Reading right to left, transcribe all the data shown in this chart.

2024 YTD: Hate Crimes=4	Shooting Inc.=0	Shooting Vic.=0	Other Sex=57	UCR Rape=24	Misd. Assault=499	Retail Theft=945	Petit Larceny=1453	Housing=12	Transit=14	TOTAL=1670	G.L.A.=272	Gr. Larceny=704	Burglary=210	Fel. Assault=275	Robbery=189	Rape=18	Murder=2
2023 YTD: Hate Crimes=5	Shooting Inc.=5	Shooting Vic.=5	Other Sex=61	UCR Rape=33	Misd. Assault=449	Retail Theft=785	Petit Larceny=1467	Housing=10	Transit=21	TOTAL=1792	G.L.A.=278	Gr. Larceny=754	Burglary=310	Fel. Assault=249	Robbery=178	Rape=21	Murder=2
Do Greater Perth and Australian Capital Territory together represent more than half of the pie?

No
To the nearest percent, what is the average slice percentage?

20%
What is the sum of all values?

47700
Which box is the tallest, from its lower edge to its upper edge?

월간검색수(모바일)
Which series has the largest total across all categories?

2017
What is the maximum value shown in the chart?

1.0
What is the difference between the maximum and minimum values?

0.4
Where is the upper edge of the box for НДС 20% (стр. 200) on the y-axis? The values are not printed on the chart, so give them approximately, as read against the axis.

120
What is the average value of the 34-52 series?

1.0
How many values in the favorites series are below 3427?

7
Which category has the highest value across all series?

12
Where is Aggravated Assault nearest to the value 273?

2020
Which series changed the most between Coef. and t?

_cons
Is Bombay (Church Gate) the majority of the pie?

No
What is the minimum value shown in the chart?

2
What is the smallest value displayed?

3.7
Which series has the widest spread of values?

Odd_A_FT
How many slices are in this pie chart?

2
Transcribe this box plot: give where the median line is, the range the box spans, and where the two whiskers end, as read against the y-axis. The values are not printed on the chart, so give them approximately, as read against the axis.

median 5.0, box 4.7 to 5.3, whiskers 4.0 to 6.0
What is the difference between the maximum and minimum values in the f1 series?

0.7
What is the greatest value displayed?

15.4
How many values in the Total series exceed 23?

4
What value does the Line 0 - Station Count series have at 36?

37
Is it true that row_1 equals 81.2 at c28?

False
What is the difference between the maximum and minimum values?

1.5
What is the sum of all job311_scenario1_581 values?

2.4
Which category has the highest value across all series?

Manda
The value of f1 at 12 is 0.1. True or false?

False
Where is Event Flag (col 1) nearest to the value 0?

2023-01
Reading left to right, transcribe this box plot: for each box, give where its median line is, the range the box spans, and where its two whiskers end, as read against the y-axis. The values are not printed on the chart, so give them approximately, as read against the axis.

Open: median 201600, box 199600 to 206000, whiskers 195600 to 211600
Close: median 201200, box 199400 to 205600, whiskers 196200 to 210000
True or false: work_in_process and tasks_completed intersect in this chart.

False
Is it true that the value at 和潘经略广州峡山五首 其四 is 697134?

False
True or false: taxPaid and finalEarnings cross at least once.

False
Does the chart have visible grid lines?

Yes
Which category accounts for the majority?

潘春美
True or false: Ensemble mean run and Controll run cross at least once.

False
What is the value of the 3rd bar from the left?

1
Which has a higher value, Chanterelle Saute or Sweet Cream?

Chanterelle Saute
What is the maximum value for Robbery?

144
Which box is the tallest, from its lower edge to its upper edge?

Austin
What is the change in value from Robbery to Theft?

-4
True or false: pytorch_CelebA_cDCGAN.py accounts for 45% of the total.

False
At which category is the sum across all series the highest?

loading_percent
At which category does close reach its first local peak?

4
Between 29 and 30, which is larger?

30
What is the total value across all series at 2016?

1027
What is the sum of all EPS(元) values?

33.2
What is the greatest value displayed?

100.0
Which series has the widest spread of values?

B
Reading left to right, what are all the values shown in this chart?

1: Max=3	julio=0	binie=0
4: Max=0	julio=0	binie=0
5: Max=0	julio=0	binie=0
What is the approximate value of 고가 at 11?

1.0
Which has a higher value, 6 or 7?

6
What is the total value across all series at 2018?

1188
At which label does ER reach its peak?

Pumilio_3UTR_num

• Problem statement:
Edit the lines from the line with "Open: median 201600, box" to the line with "Does the chart have visible grid lines?" so that "intersect" becomes "meet", and leave everything else unchanged.

• Response for this exercise:
Open: median 201600, box 199600 to 206000, whiskers 195600 to 211600
Close: median 201200, box 199400 to 205600, whiskers 196200 to 210000
True or false: work_in_process and tasks_completed meet in this chart.

False
Is it true that the value at 和潘经略广州峡山五首 其四 is 697134?

False
True or false: taxPaid and finalEarnings cross at least once.

False
Does the chart have visible grid lines?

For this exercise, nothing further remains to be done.